• [TASK 1]
Reproduce the post about the XMRV studies, starting with "Kurt patients with" and going on through "-a retovirus perhaps??", swapping "symptoms" out for "complaints".
• [TASK 2]
Write the next part of the post about the XMRV studies, picking up right after its final sentence.

• [DOCUMENT EXCERPT]
-*-*-

As far as I can tell, all of the studies scientists, including WPI, have tended to overstate the implications of their results either in the publications themselves or in interviews after publication. The most accurate statements from the European studies to date would be "Using our own methodology we failed to detect XMRV in ME patients selected by "x" criteria." Yet all have gone further in describing the implications of their results. WPI could have more greatly emphasized the importance of their findings being replicated especially given the extraordinary numbers they found. They also could have made it clearer in the Science study, as Mikovits has in subsequent lectures, they went to great lengths to insure that they obtained adequate levels of detectable proteins. These procedures and the reasons for them were not entirely clear to me in the original publication.
All of the hashing out of methodology and so on will take time. Clearly the kind of quick-and-simplistic studies that have been put together as the first response (the three European studies) are pretty much the norm in this kind of thing, and the studies using the more complex methodology WPI used in the original study will simply take longer to produce. The good news is that they are in process. It is not being swept under the rug. The bad news is that a lot of us with CFS/ME, have gotten taken up in the scale of the WPI findings as an indicator of the validity of their findings. Effect size does not make for validity, but it sure makes for hope.
I hate the waiting as much as anyone. I'm not worried about the build up of bad PR though, because there are too many people looking at this at this point, and there is so much going on behind the scenes that truth will out, one way or the other.
Don't forget that it's only been 3 1/2 months since the Lombardi, et. al. paper. It took a few years for the scientific community to reach a consensus about HIV (the fact that so many of these retrovirologists are comparing it to the early days of HIV also feels very promising!). There's going to be a lot of back and forth for awhile.
But many of us are used to vertigo, right?
Kurt patients with these conditions would have easily been excluded .If these have been exclude what else can cause the symptoms? -a retovirus perhaps??

-*-*-

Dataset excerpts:
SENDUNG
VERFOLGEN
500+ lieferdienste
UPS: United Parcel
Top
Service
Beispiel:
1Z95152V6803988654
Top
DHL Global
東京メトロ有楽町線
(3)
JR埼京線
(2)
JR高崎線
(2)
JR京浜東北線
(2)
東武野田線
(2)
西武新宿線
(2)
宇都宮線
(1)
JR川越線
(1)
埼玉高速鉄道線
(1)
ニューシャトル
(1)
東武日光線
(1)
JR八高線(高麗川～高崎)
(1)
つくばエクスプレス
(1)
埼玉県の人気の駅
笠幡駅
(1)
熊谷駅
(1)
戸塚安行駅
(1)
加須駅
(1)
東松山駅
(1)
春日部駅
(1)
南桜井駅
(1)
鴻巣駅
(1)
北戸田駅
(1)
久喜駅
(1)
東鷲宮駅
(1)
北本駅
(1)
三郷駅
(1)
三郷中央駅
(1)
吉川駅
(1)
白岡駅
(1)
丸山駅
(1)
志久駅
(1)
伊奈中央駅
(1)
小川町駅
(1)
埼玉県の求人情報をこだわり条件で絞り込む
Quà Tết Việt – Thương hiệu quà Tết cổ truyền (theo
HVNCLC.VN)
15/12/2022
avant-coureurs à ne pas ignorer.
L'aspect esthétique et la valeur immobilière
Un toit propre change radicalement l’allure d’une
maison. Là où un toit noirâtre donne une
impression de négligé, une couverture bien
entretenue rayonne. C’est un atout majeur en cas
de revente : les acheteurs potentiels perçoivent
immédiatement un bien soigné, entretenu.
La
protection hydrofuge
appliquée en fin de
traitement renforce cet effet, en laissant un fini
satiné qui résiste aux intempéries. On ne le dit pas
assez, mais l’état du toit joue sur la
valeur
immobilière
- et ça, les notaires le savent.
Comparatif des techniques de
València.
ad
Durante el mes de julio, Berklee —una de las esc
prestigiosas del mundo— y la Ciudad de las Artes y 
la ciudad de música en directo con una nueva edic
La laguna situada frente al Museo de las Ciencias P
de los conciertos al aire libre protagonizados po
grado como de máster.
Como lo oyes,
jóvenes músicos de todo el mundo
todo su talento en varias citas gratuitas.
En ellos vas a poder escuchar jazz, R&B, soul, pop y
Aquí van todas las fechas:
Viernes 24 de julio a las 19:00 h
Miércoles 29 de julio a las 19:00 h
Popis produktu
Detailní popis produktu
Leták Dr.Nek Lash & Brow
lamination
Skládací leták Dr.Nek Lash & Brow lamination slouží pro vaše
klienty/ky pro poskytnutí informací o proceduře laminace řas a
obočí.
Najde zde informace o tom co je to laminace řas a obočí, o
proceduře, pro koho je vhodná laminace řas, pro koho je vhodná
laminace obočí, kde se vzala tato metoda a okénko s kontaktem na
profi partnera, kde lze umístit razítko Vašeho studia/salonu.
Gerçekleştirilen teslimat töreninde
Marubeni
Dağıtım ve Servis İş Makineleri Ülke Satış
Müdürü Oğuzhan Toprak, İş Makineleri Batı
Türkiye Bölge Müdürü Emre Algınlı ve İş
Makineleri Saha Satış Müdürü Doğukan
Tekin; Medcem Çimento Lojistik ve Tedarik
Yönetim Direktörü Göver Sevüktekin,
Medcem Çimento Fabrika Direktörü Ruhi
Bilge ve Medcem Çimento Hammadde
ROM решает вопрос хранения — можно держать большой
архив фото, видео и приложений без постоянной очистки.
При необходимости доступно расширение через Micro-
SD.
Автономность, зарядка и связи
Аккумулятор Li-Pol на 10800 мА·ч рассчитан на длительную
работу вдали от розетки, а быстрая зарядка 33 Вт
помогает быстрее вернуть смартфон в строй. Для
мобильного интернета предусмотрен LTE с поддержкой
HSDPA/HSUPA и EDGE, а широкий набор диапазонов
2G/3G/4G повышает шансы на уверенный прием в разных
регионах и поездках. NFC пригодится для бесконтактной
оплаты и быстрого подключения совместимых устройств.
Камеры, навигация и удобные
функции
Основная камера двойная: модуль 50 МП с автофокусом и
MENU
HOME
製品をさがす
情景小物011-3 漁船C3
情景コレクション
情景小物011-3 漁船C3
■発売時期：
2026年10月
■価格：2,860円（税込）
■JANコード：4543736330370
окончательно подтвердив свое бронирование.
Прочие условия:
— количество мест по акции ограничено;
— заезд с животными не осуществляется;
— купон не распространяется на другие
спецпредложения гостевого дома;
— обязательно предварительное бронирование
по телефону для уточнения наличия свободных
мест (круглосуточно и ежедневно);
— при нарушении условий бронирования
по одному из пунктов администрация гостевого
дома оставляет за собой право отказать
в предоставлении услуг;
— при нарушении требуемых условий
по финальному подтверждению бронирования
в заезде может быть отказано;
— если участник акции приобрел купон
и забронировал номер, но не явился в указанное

-*-*-

• [ANSWER BOX 1]
Kurt patients with these conditions would have easily been excluded .If these have been exclude what else can cause the complaints? -a retovirus perhaps??

• [ANSWER BOX 2]
The Americans may not realise that this Dutch group are even more fanatical about CFS being simply fatigue and somatisation disorder than are the British weasels. They called for all benefits for patients to be stopped because being giving money simply reinforces the idea that you are ill.
The only problem is, even though we all know that these studies did not replication the WPIs' techniques, all of a sudden, they're being taken seriously. Even by the MEA and the CFIDS association. The people whom claim to support us are beginning to believe the WPI maybe in the wrong.
I really wish Dr. V and Dr. M could sort out this cohort business. She's obviously really irritated.
A liberating response from ME Action UK: http://www.meactionuk.org.uk/exposin...-xmrv-spin.htm
But unfortunately the press/media still don't get it: http://latimesblogs.latimes.com/boos...-syndrome.html
jspotila, are there any XMRV studies in the USA (or outside the USA) that are founded by the CFIDS association and are running now? Do you know when results should come out? And if there are no XMRV studies now - when should they begin and when should the results come out?
Thanks again! Would you feel willing to ask her to do so?
I'm kind of surprised that Dr. Vernon would imply using these criteria is acceptable for CFS research at all. I would imagine it's one of the CAA's goals to get everyone to use criteria that don't, you know, exclude actual CFS patients, and supporting the use of criteria that excludes neurological symptoms seems antithentical to our greater project. Can someone make sense of this for me?